I just bought hay and now I'm wondering how much of it I'll use. I am really sold on pellets.


----------



## MamaDee (May 10, 2006)

I'm dumping about a third of a 50 lb bag in a day, and buying them in bulk for $7.50 a bag. I have to buy a ton to get that price. I have a big barn.>>>

Wow. I wonder how much that is compared to buying good alfalfa hay--that's not cheap either, these days. Our grass hay is $4.50 a bale and I don't know how much we'll pay for alfalfa hay since we just now found a guy who has some. I pay $12.50 a #50 bag for alfalfa pellets. That's a whole lot for us. I'll look into bulk myself since we have a pretty big barn. 

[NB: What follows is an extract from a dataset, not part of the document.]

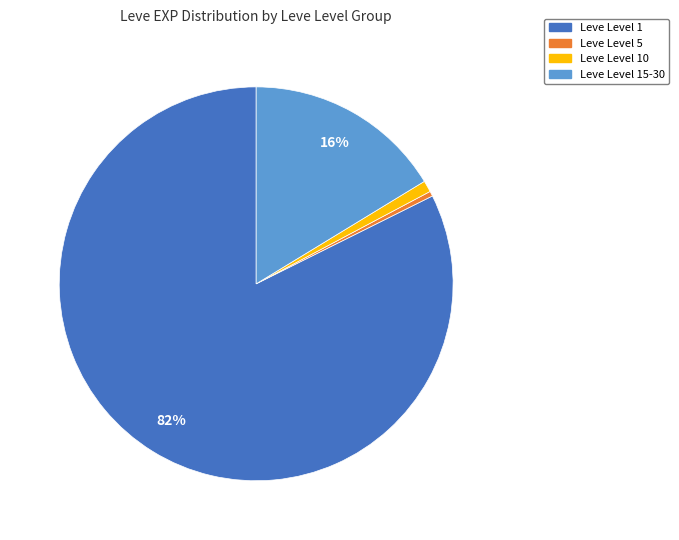

Which slice is the smallest?

Leve Level 5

Dang. That's alot of alfalfa.

Dee


----------



## Milk n' Honey (Aug 14, 2005)

For one thing, I'd imagine places like Rural King and TSC are going to be higher priced on the pellets than a feed mill. I'm going to call mine tomorrow and see. Rural King sells 50# bags for $11.50 here. That is a lot. We are in the process of trying to get a feed ration made up for us by a nutritionalist. It has a lot of good stuff in it. We did find some mostly grass with some alfalfa hay in round bales for $40/bale and it is great hay....no mold and this year's 1st cutting. It looks wonderful. I think we'll go that route this year. It will be about half the cost of square bales. Of course, we'll need some squares too, for the kids' creep feed area. Ugh, all this planning is giving me a headache. We had such a bad kidding season this spring so there is no money to buy hay for winter. The good news is, I have lots of goats with growing bellies out there right now. They are around 3 1/2 months out from when they first went in with the buck so I'd expect to start seeing kids on the ground near the end of August. I'm excited....just not excited to feed so many goats over winter!!


----------



## cmharris6002 (Jan 27, 2006)

The guys at the feed store told me alfalfa, in my area is going to almost double this year! Around the first of the year I was paying $7.40/50lbs now it is up to $11.20.

I feed pellets free choice to my does, it ends up being 3-6lbs each per day depending on the size/production of the doe. I don't feed much grain though. I have does milking 10-12lbs on 1 1/2lbs per milking... I try to use the 2:1 calhos ratio as directed by Sue Reith (saanendoah.com) to avoid metabolic problems.

Christy


----------